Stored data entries
---------------
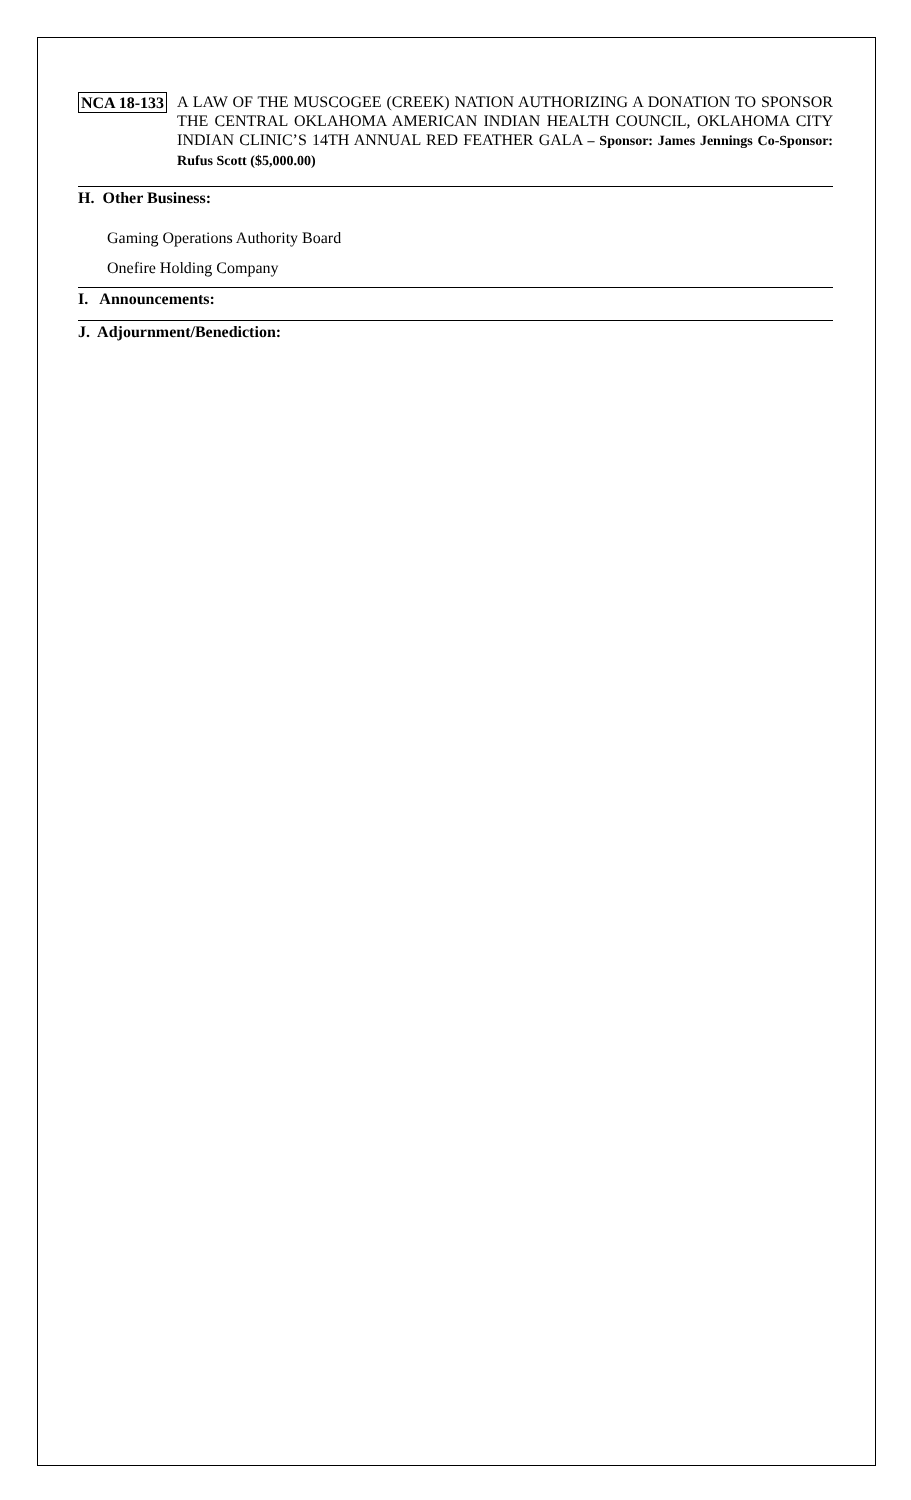NCA 18-133
A LAW OF THE MUSCOGEE (CREEK) NATION AUTHORIZING A DONATION TO SPONSOR THE CENTRAL OKLAHOMA AMERICAN INDIAN HEALTH COUNCIL, OKLAHOMA CITY INDIAN CLINIC’S 14TH ANNUAL RED FEATHER GALA – Sponsor: James Jennings Co-Sponsor: Rufus Scott ($5,000.00)
H. Other Business:
Gaming Operations Authority Board
Onefire Holding Company
I. Announcements:
J. Adjournment/Benediction:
---------------
* **Problem to solve**: All lines from the one with "Onefire Holding Company" through the end of the records need to be copied exactly, and no other lines.

* **Finished exercise**:
Onefire Holding Company
I. Announcements:
J. Adjournment/Benediction:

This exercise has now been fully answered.